[Data entries]
◇ ◇ ◇ ◇ ◇
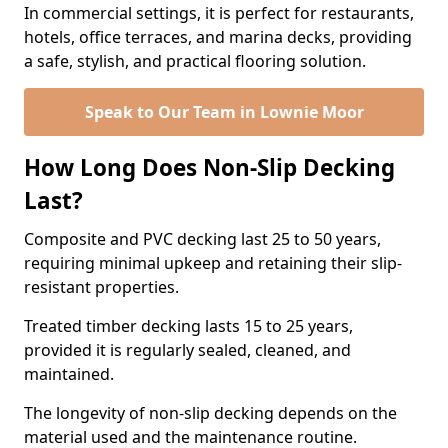
In commercial settings, it is perfect for restaurants,
hotels, office terraces, and marina decks, providing
a safe, stylish, and practical flooring solution.
Speak to Our Team in Lownie Moor
How Long Does Non-Slip Decking
Last?
Composite and PVC decking last 25 to 50 years,
requiring minimal upkeep and retaining their slip-
resistant properties.
Treated timber decking lasts 15 to 25 years,
provided it is regularly sealed, cleaned, and
maintained.
The longevity of non-slip decking depends on the
material used and the maintenance routine.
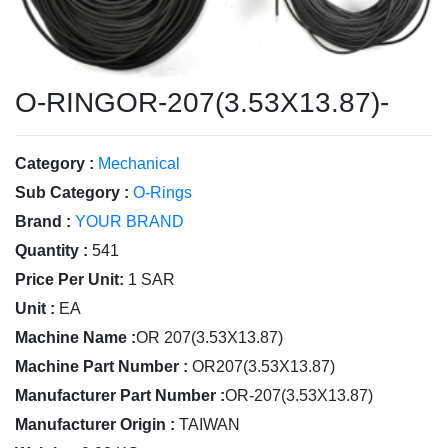
O-RINGOR-207(3.53X13.87)-
Category :
Mechanical
Sub Category :
O-Rings
Brand :
YOUR BRAND
Quantity :
541
Price Per Unit:
1 SAR
Unit :
EA
Machine Name :
OR 207(3.53X13.87)
Machine Part Number :
OR207(3.53X13.87)
Manufacturer Part Number :
OR-207(3.53X13.87)
Manufacturer Origin :
TAIWAN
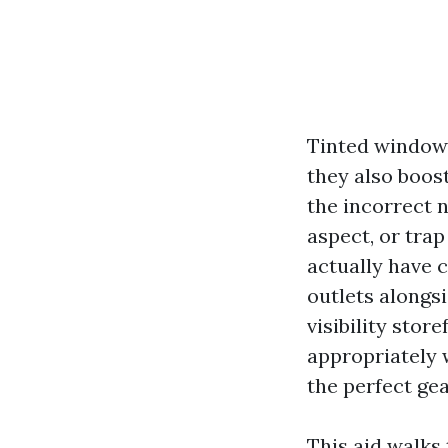
Tinted windows
they also boos
the incorrect n
aspect, or trap
actually have 
outlets alongs
visibility stor
appropriately 
the perfect gea
This aid walk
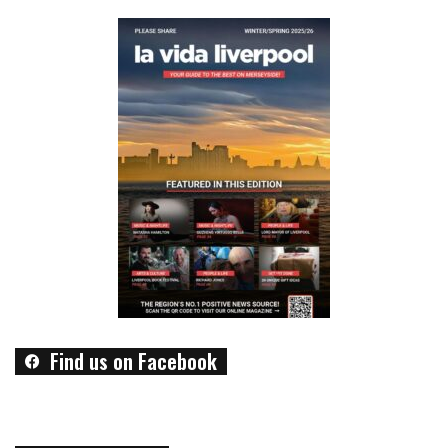
Find us on Facebook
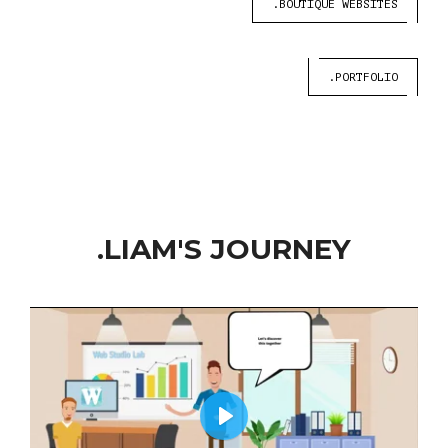
.BOUTIQUE WEBSITES
.PORTFOLIO
.LIAM'S JOURNEY
Play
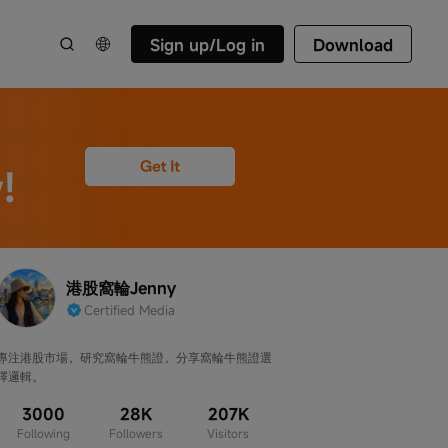
Sign up/Log in
Download
港股窩輪Jenny
Certified Media
專注港股市場，研究窩輪牛熊證，分享窩輪牛熊證選
擇邏輯。
3000
28K
207K
Following
Followers
Visitors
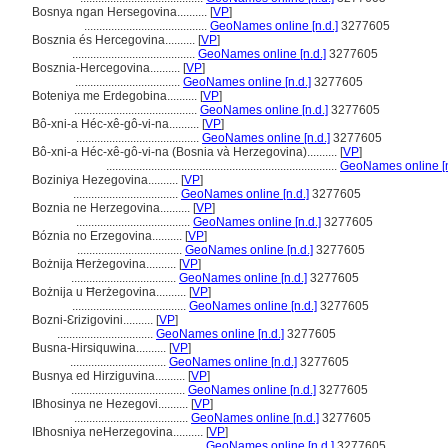
Bosnya ngan Hersegovina..........
[
VP
]
.........................................
GeoNames online [n.d.]
3277605
Bosznia és Hercegovina..........
[
VP
]
.........................................
GeoNames online [n.d.]
3277605
Bosznia-Hercegovina..........
[
VP
]
...................................
GeoNames online [n.d.]
3277605
Boteniya me Erdegobina..........
[
VP
]
.........................................
GeoNames online [n.d.]
3277605
Bô-xni-a Héc-xê-gô-vi-na..........
[
VP
]
.........................................
GeoNames online [n.d.]
3277605
Bô-xni-a Héc-xê-gô-vi-na (Bosnia và Herzegovina)..........
[
VP
]
.............................................................................
GeoNames online [n
Boziniya Hezegovina..........
[
VP
]
...................................
GeoNames online [n.d.]
3277605
Boznia ne Herzegovina..........
[
VP
]
......................................
GeoNames online [n.d.]
3277605
Bóznia no Erzegovina..........
[
VP
]
...................................
GeoNames online [n.d.]
3277605
Bożnija Ħerżegovina..........
[
VP
]
...................................
GeoNames online [n.d.]
3277605
Bożnija u Ħerżegovina..........
[
VP
]
......................................
GeoNames online [n.d.]
3277605
Bozni-Ɛrizigovini..........
[
VP
]
................................
GeoNames online [n.d.]
3277605
Busna-Hirsiquwina..........
[
VP
]
................................
GeoNames online [n.d.]
3277605
Busnya ed Hirziguvina..........
[
VP
]
......................................
GeoNames online [n.d.]
3277605
IBhosinya ne Hezegovi..........
[
VP
]
......................................
GeoNames online [n.d.]
3277605
IBhosniya neHerzegovina..........
[
VP
]
.........................................
GeoNames online [n.d.]
3277605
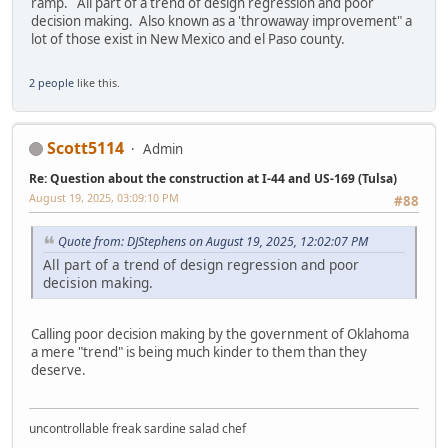
ramp. All part of a trend of design regression and poor
decision making. Also known as a 'throwaway improvement" a
lot of those exist in New Mexico and el Paso county.
2 people
like this.
Scott5114
Admin
Re: Question about the construction at I-44 and US-169 (Tulsa)
August 19, 2025, 03:09:10 PM
#88
Quote from: DJStephens on August 19, 2025, 12:02:07 PM
All part of a trend of design regression and poor
decision making.
Calling poor decision making by the government of Oklahoma
a mere "trend" is being much kinder to them than they
deserve.
uncontrollable freak sardine salad chef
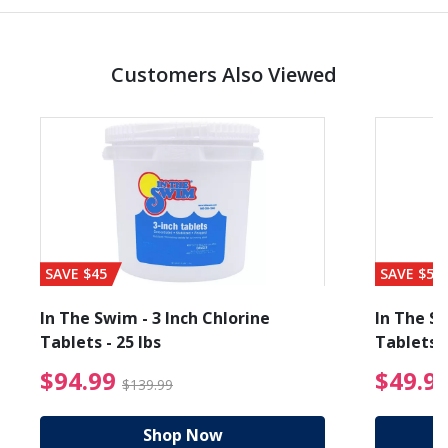
Customers Also Viewed
SAVE $45
SAVE $56
In The Swim - 3 Inch Chlorine
In The Sw
Tablets - 25 lbs
Tablets -
reduced from $89.99
$94.99 Price reduced f
$94.99
$49.9
$139.99
Shop Now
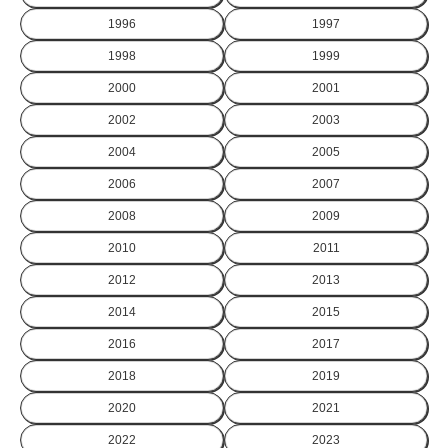
1996
1997
1998
1999
2000
2001
2002
2003
2004
2005
2006
2007
2008
2009
2010
2011
2012
2013
2014
2015
2016
2017
2018
2019
2020
2021
2022
2023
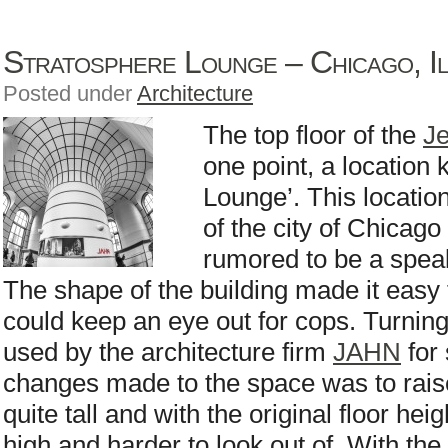
Stratosphere Lounge – Chicago, Il
Posted under
Architecture
The top floor of the
Je
one point, a location
Lounge’. This locati
of the city of Chicago
rumored to be a spea
The shape of the building made it easy
could keep an eye out for cops. Turning t
used by the architecture firm
JAHN
for 
changes made to the space was to raise 
quite tall and with the original floor he
high and harder to look out of. With the 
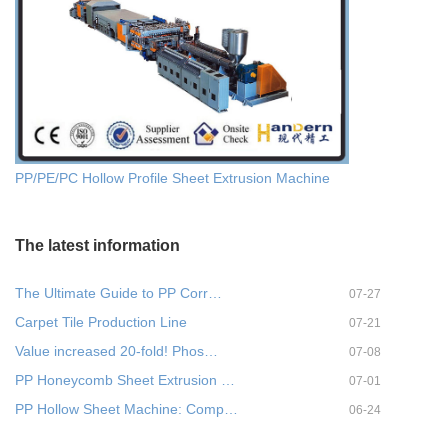
PP/PE/PC Hollow Profile Sheet Extrusion Machine
The latest information
The Ultimate Guide to PP Corr…
07-27
Carpet Tile Production Line
07-21
Value increased 20-fold! Phos…
07-08
PP Honeycomb Sheet Extrusion …
07-01
PP Hollow Sheet Machine: Comp…
06-24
◇ ◇ ◇ ◇ ◇
▸ What to produce
Repeat the text of every item above word for word, and leave out the pictures.

▸ Answer box
In commercial settings, it is perfect for restaurants,
hotels, office terraces, and marina decks, providing
a safe, stylish, and practical flooring solution.
Speak to Our Team in Lownie Moor
How Long Does Non-Slip Decking
Last?
Composite and PVC decking last 25 to 50 years,
requiring minimal upkeep and retaining their slip-
resistant properties.
Treated timber decking lasts 15 to 25 years,
provided it is regularly sealed, cleaned, and
maintained.
The longevity of non-slip decking depends on the
material used and the maintenance routine.
O-RINGOR-207(3.53X13.87)-
Category :
Mechanical
Sub Category :
O-Rings
Brand :
YOUR BRAND
Quantity :
541
Price Per Unit:
1 SAR
Unit :
EA
Machine Name :
OR 207(3.53X13.87)
Machine Part Number :
OR207(3.53X13.87)
Manufacturer Part Number :
OR-207(3.53X13.87)
Manufacturer Origin :
TAIWAN
Tinted windows
they also boos
the incorrect n
aspect, or trap
actually have 
outlets alongs
visibility stor
appropriately 
the perfect gea
This aid walk
Find us on Facebook
.BOUTIQUE WEBSITES
.PORTFOLIO
.LIAM'S JOURNEY
Play
Sign up/Log in
Download
港股窩輪Jenny
Certified Media
專注港股市場，研究窩輪牛熊證，分享窩輪牛熊證選
擇邏輯。
3000
28K
207K
Following
Followers
Visitors
Bosnya ngan Hersegovina..........
[
VP
]
.........................................
GeoNames online [n.d.]
3277605
Bosznia és Hercegovina..........
[
VP
]
.........................................
GeoNames online [n.d.]
3277605
Bosznia-Hercegovina..........
[
VP
]
...................................
GeoNames online [n.d.]
3277605
Boteniya me Erdegobina..........
[
VP
]
.........................................
GeoNames online [n.d.]
3277605
Bô-xni-a Héc-xê-gô-vi-na..........
[
VP
]
.........................................
GeoNames online [n.d.]
3277605
Bô-xni-a Héc-xê-gô-vi-na (Bosnia và Herzegovina)..........
[
VP
]
.............................................................................
GeoNames online [n
Boziniya Hezegovina..........
[
VP
]
...................................
GeoNames online [n.d.]
3277605
Boznia ne Herzegovina..........
[
VP
]
......................................
GeoNames online [n.d.]
3277605
Bóznia no Erzegovina..........
[
VP
]
...................................
GeoNames online [n.d.]
3277605
Bożnija Ħerżegovina..........
[
VP
]
...................................
GeoNames online [n.d.]
3277605
Bożnija u Ħerżegovina..........
[
VP
]
......................................
GeoNames online [n.d.]
3277605
Bozni-Ɛrizigovini..........
[
VP
]
................................
GeoNames online [n.d.]
3277605
Busna-Hirsiquwina..........
[
VP
]
................................
GeoNames online [n.d.]
3277605
Busnya ed Hirziguvina..........
[
VP
]
......................................
GeoNames online [n.d.]
3277605
IBhosinya ne Hezegovi..........
[
VP
]
......................................
GeoNames online [n.d.]
3277605
IBhosniya neHerzegovina..........
[
VP
]
.........................................
GeoNames online [n.d.]
3277605
ramp. All part of a trend of design regression and poor
decision making. Also known as a 'throwaway improvement" a
lot of those exist in New Mexico and el Paso county.
2 people
like this.
Scott5114
Admin
Re: Question about the construction at I-44 and US-169 (Tulsa)
August 19, 2025, 03:09:10 PM
#88
Quote from: DJStephens on August 19, 2025, 12:02:07 PM
All part of a trend of design regression and poor
decision making.
Calling poor decision making by the government of Oklahoma
a mere "trend" is being much kinder to them than they
deserve.
uncontrollable freak sardine salad chef
Customers Also Viewed
SAVE $45
SAVE $56
In The Swim - 3 Inch Chlorine
In The Sw
Tablets - 25 lbs
Tablets -
reduced from $89.99
$94.99 Price reduced f
$94.99
$49.9
$139.99
Shop Now
1996
1997
1998
1999
2000
2001
2002
2003
2004
2005
2006
2007
2008
2009
2010
2011
2012
2013
2014
2015
2016
2017
2018
2019
2020
2021
2022
2023
Stratosphere Lounge – Chicago, Il
Posted under
Architecture
The top floor of the
Je
one point, a location
Lounge’. This locati
of the city of Chicago
rumored to be a spea
The shape of the building made it easy
could keep an eye out for cops. Turning t
used by the architecture firm
JAHN
for 
changes made to the space was to raise 
quite tall and with the original floor he
high and harder to look out of. With the 
PP/PE/PC Hollow Profile Sheet Extrusion Machine
The latest information
The Ultimate Guide to PP Corr…
07-27
Carpet Tile Production Line
07-21
Value increased 20-fold! Phos…
07-08
PP Honeycomb Sheet Extrusion …
07-01
PP Hollow Sheet Machine: Comp…
06-24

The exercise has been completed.